Michela Taufer is an ACM Distinguished Scientist and holds the Jack Dongarra Professorship in High Performance Computing in the Department of Electrical Engineering and Computer Science at the University of Tennessee Knoxville (UTK). She earned her undergraduate degrees in Computer Engineering from the University of Padova (Italy) and her doctoral degree in Computer Science from the Swiss Federal Institute of Technology or ETH (Switzerland). From 2003 to 2004 she was a La Jolla Interfaces in Science Training Program (LJIS) Postdoctoral Fellow at the University of California San Diego (UCSD) and The Scripps Research Institute (TSRI), where she worked on interdisciplinary projects in computer systems and computational chemistry.

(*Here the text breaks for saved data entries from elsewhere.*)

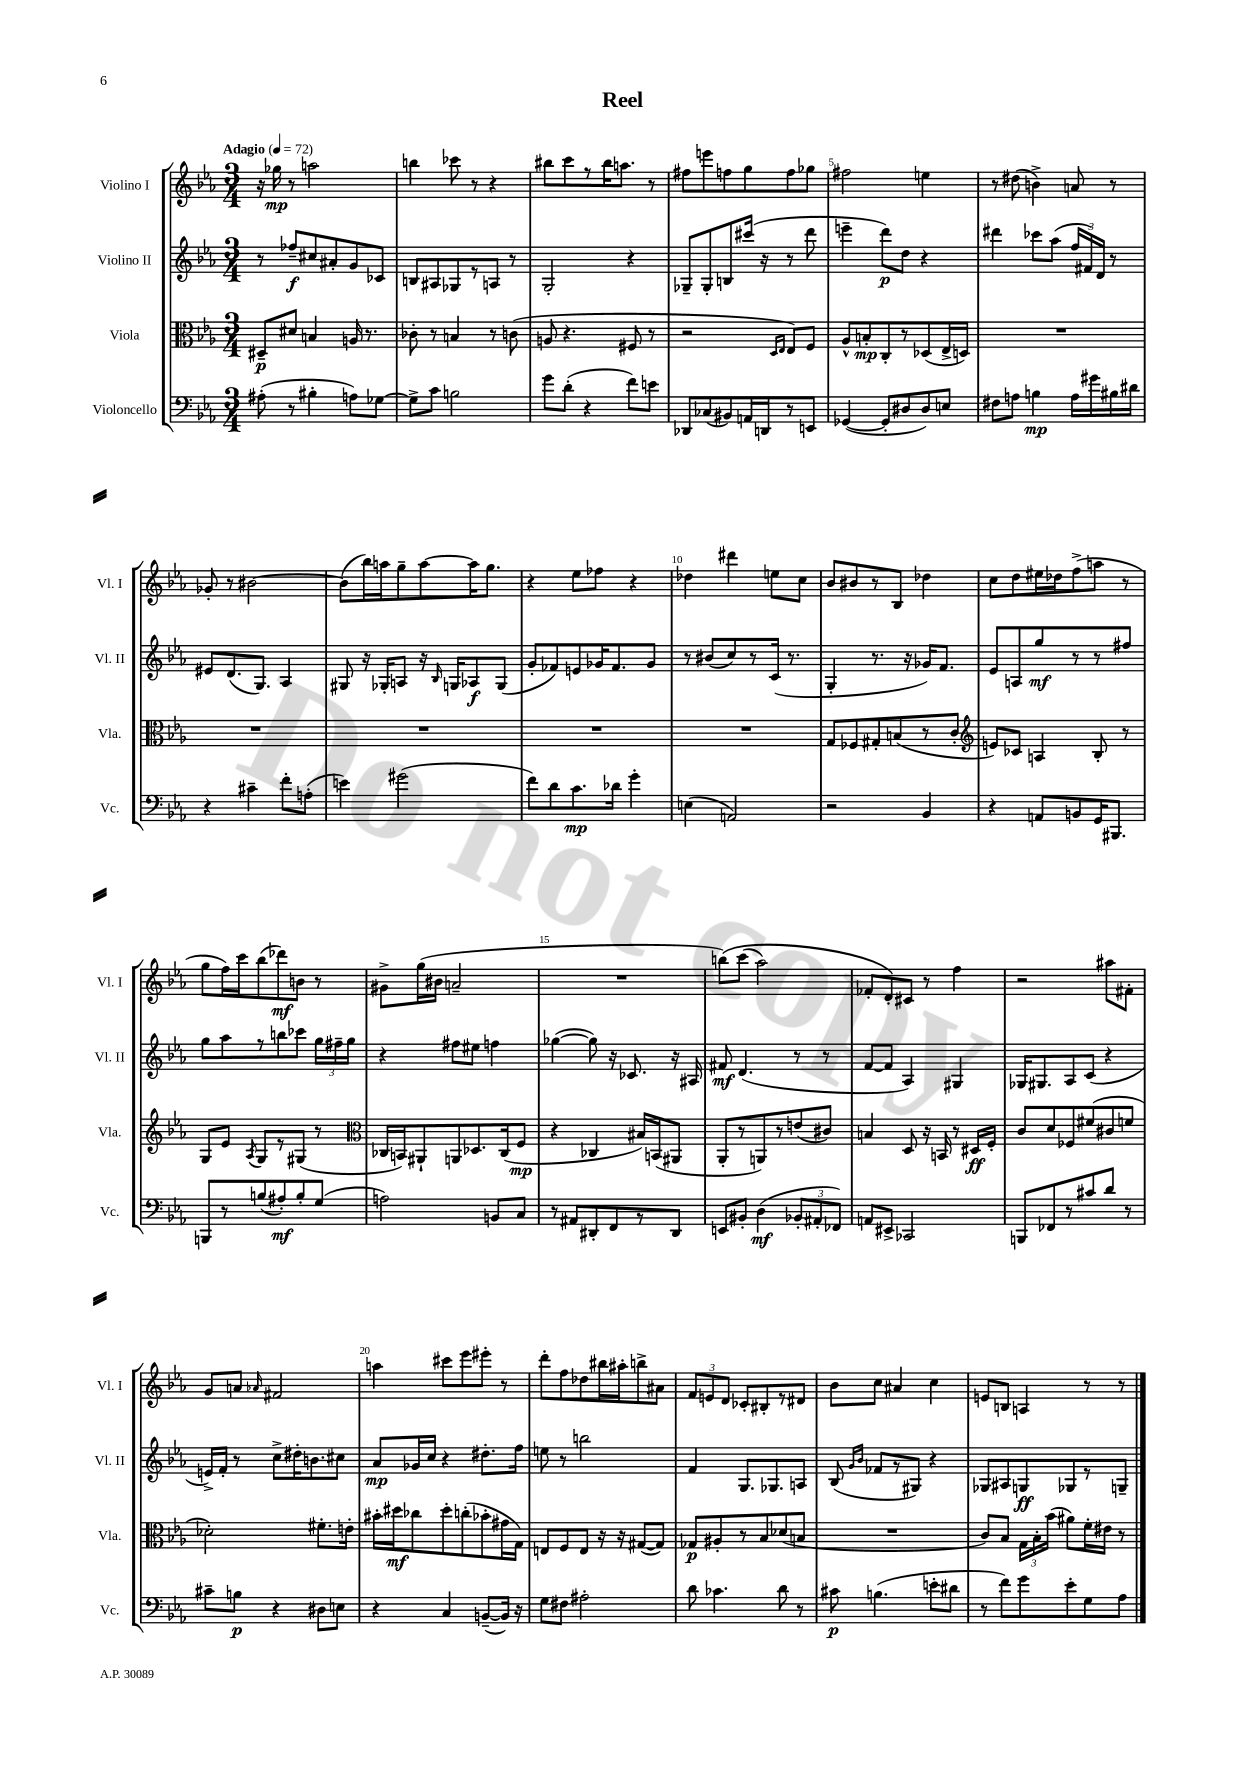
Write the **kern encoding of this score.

**kern	**dynam	**kern	**dynam	**kern	**dynam	**kern	**dynam
*part4	*part4	*part3	*part3	*part2	*part2	*part1	*part1
*staff4	*staff4	*staff3	*staff3	*staff2	*staff2	*staff1	*staff1
*I"Violoncello	*	*I"Viola	*	*I"Violino II	*	*I"Violino I	*
*I'Vc.	*	*I'Vla.	*	*I'Vl. II	*	*I'Vl. I	*
*clefF4	*	*clefC3	*	*clefG2	*	*clefG2	*
*k[b-e-a-]	*	*k[b-e-a-]	*	*k[b-e-a-]	*	*k[b-e-a-]	*
*M3/4	*	*M3/4	*	*M3/4	*	*M3/4	*
*MM72	*	*MM72	*	*MM72	*	*MM72	*
=1	=1	=1	=1	=1	=1	=1	=1
!	!	!	!	!	!	!LO:TX:a:B:t=Adagio	!
(8A#X'\	.	8D#X~/L	p	8r	.	16r	.
.	.	.	.	.	.	16gg-X\	mp
8r	.	8d#X/J	.	8ff-X~/L	f	8r	.
4B#X'\	.	4Bn/	.	8cc#X/	.	2aan\	.
.	.	.	.	8a#X'/	.	.	.
8An\L)	.	16An/	.	8g/	.	.	.
.	.	8.r	.	.	.	.	.
[8G-X\J	.	.	.	8c-X/J	.	.	.
=2	=2	=2	=2	=2	=2	=2	=2
8G-^\L]	.	8c-X'\	.	8Bn/L	.	4bbn\	.
8c\J	.	8r	.	8A#X/	.	.	.
2Bn\	.	4Bn/	.	8G-X/	.	8ccc-X\	.
.	.	.	.	8r	.	8r	.
.	.	8r	.	8An/J	.	4r	.
.	.	(8cn\	.	8r	.	.	.
=3	=3	=3	=3	=3	=3	=3	=3
8g\L	.	8An/	.	2G'/	.	8bb#X\L	.
(8d'\J	.	4.r	.	.	.	8ccc\	.
4r	.	.	.	.	.	8r	.
.	.	.	.	.	.	16bb#\K	.
.	.	.	.	.	.	8.aan\J	.
8f\L)	.	8F#X/	.	4r	.	.	.
8en\J	.	8r	.	.	.	8r	.
=4	=4	=4	=4	=4	=4	=4	=4
8DD-X/L	.	2r	.	8G-X~/L	.	8ff#X\L	.
(8C-X/	.	.	.	8G-'/	.	8eeen\	.
8BB#X/)	.	.	.	8Bn/	.	8ffn\	.
16AAn/L	.	.	.	(16ccc#X/Jk	.	8gg\	.
16DDn/J	.	.	.	16r	.	.	.
.	.	16qqD/LL	.	.	.	.	.
.	.	16qqE-/JJ	.	.	.	.	.
8r	.	8E-/L)	.	8r	.	8ff\	.
8EEn/J	.	8F/J	.	8ddd\	.	8gg-X\J	.
=5	=5	=5	=5	=5	=5	=5	=5
([4GG-X/	.	8A-^^/L	.	4eeen~\	.	2ff#X\	.
.	.	8Bn'/	mp	.	.	.	.
8GG-'/L]	.	8C'/	.	8ddd\L)	p	.	.
8D#X/	.	8r	.	8dd\J	.	.	.
8D#/)	.	(8D-X/	.	4r	.	4een\	.
8En/J	.	16E-^/L	.	.	.	.	.
.	.	16Dn/JJ)	.	.	.	.	.
=6	=6	=6	=6	=6	=6	=6	=6
8F#X\L	.	2.r	.	4ddd#X\	.	8r	.
8An\J	.	.	.	.	.	(8dd#X\	.
4Bn\	mp	.	.	8ccc-X\L	.	4bn^\)	.
.	.	.	.	(8aa-\J	.	.	.
16A\LL	.	.	.	24ff/LL	.	8an/	.
.	.	.	.	24f#X/)	.	.	.
16g#X\	.	.	.	.	.	.	.
.	.	.	.	24d/JJ	.	.	.
16B#X\	.	.	.	8r	.	8r	.
16d#X\JJ	.	.	.	.	.	.	.
!!LO:LB:g=z
=7	=7	=7	=7	=7	=7	=7	=7
4r	.	2.r	.	8e#X/L	.	8g-X'/	.
.	.	.	.	(8.d/	.	8r	.
4c#X~\	.	.	.	.	.	[2b#X\	.
.	.	.	.	8.G/J)	.	.	.
8f'\L	.	.	.	4A-/	.	.	.
(8An'\J	.	.	.	.	.	.	.
=8	=8	=8	=8	=8	=8	=8	=8
4en\)	.	2.r	.	8G#X/	.	(8b#\L]	.
.	.	.	.	16r	.	16bb-\L)	.
.	.	.	.	16G-X'/KL	.	16aan\J	.
(2g#X\	.	.	.	8An/J	.	8gg~\	.
.	.	.	.	16r	.	[8aa\	.
.	.	.	.	16qqB-/	.	.	.
.	.	.	.	16Gn/KL	.	.	.
.	.	.	.	8A-X/	f	16aa\K]	.
.	.	.	.	.	.	8.gg\J	.
.	.	.	.	(8G/J	.	.	.
=9	=9	=9	=9	=9	=9	=9	=9
8f\L)	.	2.r	.	8g'/L	.	4r	.
8d\	.	.	.	8f-X/)	.	.	.
8.c\	mp	.	.	8en/	.	8ee-\L	.
.	.	.	.	16g-X/K	.	8ff-X\J	.
16d-X\Jk	.	.	.	8.f-/	.	.	.
4g'\	.	.	.	.	.	4r	.
.	.	.	.	8g-/J	.	.	.
=10	=10	=10	=10	=10	=10	=10	=10
(4En\	.	2.r	.	8r	.	4dd-X\	.
.	.	.	.	(8b#X/L	.	.	.
2AAn/)	.	.	.	8cc/)	.	4ddd#X\	.
.	.	.	.	8r	.	.	.
.	.	.	.	(16c/Jk	.	8een\L	.
.	.	.	.	8.r	.	.	.
.	.	.	.	.	.	8cc\J	.
=11	=11	=11	=11	=11	=11	=11	=11
2r	.	8G/L	.	4G'/	.	8b-/L	.
.	.	8F-X/	.	.	.	8b#X/	.
.	.	8G#X'/	.	8.r	.	8r	.
.	.	(8Bn/	.	.	.	8B-/J	.
.	.	.	.	16r	.	.	.
4BB-/	.	8r	.	16g-X/KL)	.	4dd-X\	.
.	.	.	.	8.f/J	.	.	.
.	.	8c'/J	.	.	.	.	.
=12	=12	=12	=12	=12	=12	=12	=12
*	*	*clefG2	*	*	*	*	*
4r	.	8en/L)	.	8e-/L	.	8cc\L	.
.	.	8c-X/J	.	8An/	.	8dd\	.
8AAn/L	.	4An/	.	8gg/	mf	16ee#X\L	.
.	.	.	.	.	.	16dd-X\J	.
8BBn/	.	.	.	8r	.	(8ff^\	.
16GG/K	.	8B-'/	.	8r	.	8aan\J	.
8.BBB#X/J	.	.	.	.	.	.	.
.	.	8r	.	8ff#X/J	.	8r	.
!!LO:LB:g=z
=13	=13	=13	=13	=13	=13	=13	=13
8BBBn/L	.	8G/L	.	8gg\L	.	8gg\L	.
8r	.	8e-/J	.	8aa-\	.	16ff\L)	.
.	.	.	.	.	.	16ccc\J	.
.	.	8qA-/	.	.	.	.	.
(8Bn/	.	8G/L	.	8r	.	(8bb-\	.
8A#X'/)	mf	8r	.	8bbn\	.	8ddd-X\)	mf
8B'/	.	(8G#X/J	.	8ccc-X\J	.	8bn\J	.
(8G/J	.	8r	.	24gg\LL	.	8r	.
.	.	.	.	24ff#X~\	.	.	.
.	.	.	.	24gg\JJ	.	.	.
=14	=14	=14	=14	=14	=14	=14	=14
*	*	*clefC3	*	*	*	*	*
2An\)	.	16C-X/LL	.	4r	.	8g#X^\L	.
.	.	16BBn/J)	.	.	.	.	.
.	.	8AA#X`/	.	.	.	(16gg\L	.
.	.	.	.	.	.	16b#X\JJ	.
.	.	8AAn/	.	8ff#X\L	.	2an~/	.
.	.	8.D-X/	.	8ee#X\J	.	.	.
8BBn/L	.	.	.	4ffn\	.	.	.
.	.	(16C-/k	.	.	.	.	.
8C/J	.	8F/J	mp	.	.	.	.
=15	=15	=15	=15	=15	=15	=15	=15
8r	.	4r	.	([4gg-X\	.	2.r	.
8AA#X/L	.	.	.	.	.	.	.
8DD#X'/	.	4C-X/	.	8gg-\])	.	.	.
8FF/	.	.	.	16r	.	.	.
.	.	.	.	8.c-X/	.	.	.
8r	.	16B#X/LL)	.	.	.	.	.
.	.	(16BBn/J	.	.	.	.	.
8DD#/J	.	8AA#X/J	.	16r	.	.	.
.	.	.	.	16A#X/	.	.	.
=16	=16	=16	=16	=16	=16	=16	=16
8EEn/L	.	8AA-'/L	.	8f#X/	mf	(8bbn\L)	.
8BB#X'/J	.	8r	.	(4.d/	.	(8ccc\J	.
(4D\	mf	8AAn/)	.	.	.	2aa-\)	.
.	.	8r	.	.	.	.	.
12BB-X'/L	.	(8en/	.	8r	.	.	.
12AA#X'/	.	.	.	.	.	.	.
.	.	8c#X/J)	.	8r	.	.	.
12FF-X/J)	.	.	.	.	.	.	.
=17	=17	=17	=17	=17	=17	=17	=17
8AAn/L	.	4Bn/	.	[8f/L	.	8f-X'/L	.
8EE#X^/J	.	.	.	8f/J]	.	8d'/)	.
2CC-X/	.	8D/	.	4A-/)	.	8c#X/J	.
.	.	16r	.	.	.	8r	.
.	.	16BBn/	.	.	.	.	.
.	.	8r	.	4G#X/	.	4ff\	.
.	.	16D#X/LL	ff	.	.	.	.
.	.	16F'/JJ	.	.	.	.	.
=18	=18	=18	=18	=18	=18	=18	=18
8BBBn/L	.	8c/L	.	16G-X/KL	.	2r	.
.	.	.	.	8.G#X/	.	.	.
8FF-X/	.	8d/	.	.	.	.	.
8r	.	8F-X/	.	8A-/	.	.	.
8c#X/	.	(8f#X/	.	(8c/J	.	.	.
8d/J	.	8c#X/	.	4r	.	8aa#X\L	.
8r	.	8fn/J	.	.	.	8f#X'\J	.
!!LO:LB:g=z
=19	=19	=19	=19	=19	=19	=19	=19
8c#X~\L	.	2d-X'\)	.	16en^/LL)	.	8g/L	.
.	.	.	.	16f'/JJ	.	.	.
8Bn\J	p	.	.	8r	.	8an/J	.
.	.	.	.	.	.	16qqa-X/	.
4r	.	.	.	8cc^\L	.	2f#X/	.
.	.	.	.	16dd#X'\K	.	.	.
.	.	.	.	8.bn\	.	.	.
8D#X\L	.	8.f#X'\L	.	.	.	.	.
8En\J	.	.	.	8cc#X\J	.	.	.
.	.	16en'\Jk	.	.	.	.	.
=20	=20	=20	=20	=20	=20	=20	=20
4r	.	16b#X'\LL	.	8a-/L	mp	4aan\	.
.	.	16dd#X\J	mf	.	.	.	.
.	.	8cc-X\	.	16g-X/L	.	.	.
.	.	.	.	16cc/JJ	.	.	.
4C/	.	8dd#'\	.	4r	.	8ccc#X\L	.
.	.	(8ccn'\	.	.	.	8eee-\	.
([8BBn~/L	.	8b-X'\	.	8.dd#X'\L	.	8eee#X'\J	.
16BB/Jk])	.	16g#X\L	.	.	.	8r	.
16r	.	16G\JJ)	.	16ff\Jk	.	.	.
=21	=21	=21	=21	=21	=21	=21	=21
8G\L	.	8En/L	.	8een\	.	8ddd'\L	.
8F#X\J	.	8F/	.	8r	.	8ff\	.
2A#X'\	.	8E/J	.	2bbn\	.	8dd-X\	.
.	.	16r	.	.	.	16bb#X\L	.
.	.	16r	.	.	.	16aa#X'\J	.
.	.	([8G#X/L	.	.	.	8bbn^\	.
.	.	8G#/J])	.	.	.	8a#X\J	.
=22	=22	=22	=22	=22	=22	=22	=22
8d\	.	8G-X/L	p	4f/	.	12f/L	.
.	.	.	.	.	.	12en/	.
4.c-X\	.	8A#X'/	.	.	.	.	.
.	.	.	.	.	.	12d/J	.
.	.	8r	.	8.G/L	.	8c-X'/L	.
.	.	8B-/	.	.	.	8B#X'/	.
.	.	.	.	8.G-X/	.	.	.
8d\	.	(8d-X/	.	.	.	8r	.
8r	.	8Bn/J	.	8An/J	.	8d#X/J	.
=23	=23	=23	=23	=23	=23	=23	=23
8c#X\	p	2.r	.	(8B-/	.	8b-\L	.
.	.	.	.	16qqg/LL	.	.	.
.	.	.	.	16qqb-/JJ	.	.	.
(4.Bn\	.	.	.	8f-X/L	.	8cc\J	.
.	.	.	.	8r	.	4a#X/	.
.	.	.	.	8G#X/J)	.	.	.
8en'\L	.	.	.	4r	.	4cc\	.
8d#X\J	.	.	.	.	.	.	.
=24	=24	=24	=24	=24	=24	=24	=24
8r	.	8c/L)	.	8G-X/L	.	8en/L	.
8f\L)	.	8B-/J	.	8A#X/	.	8Bn/J	.
8g\	.	24G\LL	.	8Gn/	ff	4An/	.
.	.	24B-'\	.	.	.	.	.
.	.	(24b-\JJ	.	.	.	.	.
8e-'\	.	8a#X\L)	.	8G-X/	.	.	.
8G\	.	16f'\L	.	8r	.	8r	.
.	.	16e#X\JJ	.	.	.	.	.
8A-\J	.	8r	.	8Gn~/J	.	8r	.
==	==	==	==	==	==	==	==
*-	*-	*-	*-	*-	*-	*-	*-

Michela has a long history of interdisciplinary work with scientists. Her research interests include scientific applications on heterogeneous platforms (i.e., multi-core platforms and accelerators); performance analysis, modeling and optimization; Artificial Intelligence (AI) for cyberinfrastructures (CI); AI integration into scientific workflows, computer simulations, and data analytics. She has been serving as the principal investigator of several NSF collaborative projects. She also has significant experience in mentoring a diverse population of students on interdisciplinary research. Michela's training expertise includes efforts to spread high-performance computing participation in undergraduate education and research as well as efforts to increase the interest and participation of diverse populations in interdisciplinary studies.